▸ WORK TO BE COMPLETED: Every line below that includes the word "trình" needs to be copied.

▸ TASK MATERIAL:
● ● ●
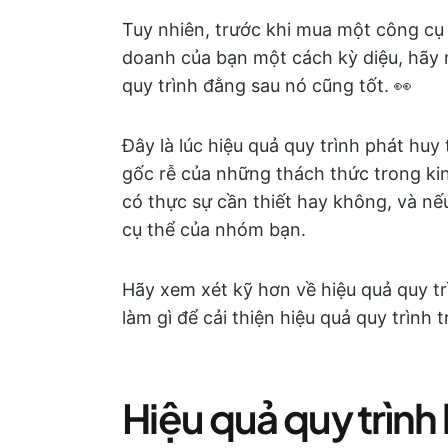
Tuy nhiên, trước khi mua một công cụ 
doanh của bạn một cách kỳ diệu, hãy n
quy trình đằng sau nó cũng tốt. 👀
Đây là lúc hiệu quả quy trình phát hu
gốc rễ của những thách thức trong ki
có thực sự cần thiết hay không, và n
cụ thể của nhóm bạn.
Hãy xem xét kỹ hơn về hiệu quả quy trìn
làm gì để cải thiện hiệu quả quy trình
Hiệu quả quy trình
● ● ●
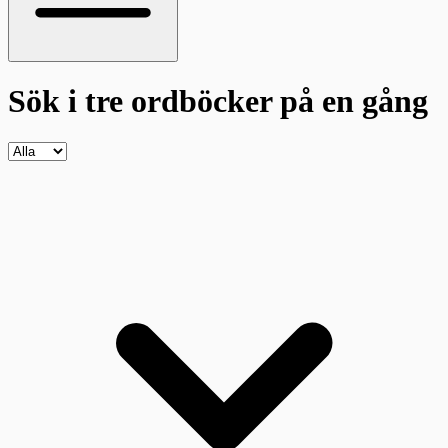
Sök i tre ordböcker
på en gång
● ● ●
▸ ANSWER TO THIS PROBLEM:
quy trình đằng sau nó cũng tốt. 👀
Đây là lúc hiệu quả quy trình phát hu
làm gì để cải thiện hiệu quả quy trình
Hiệu quả quy trình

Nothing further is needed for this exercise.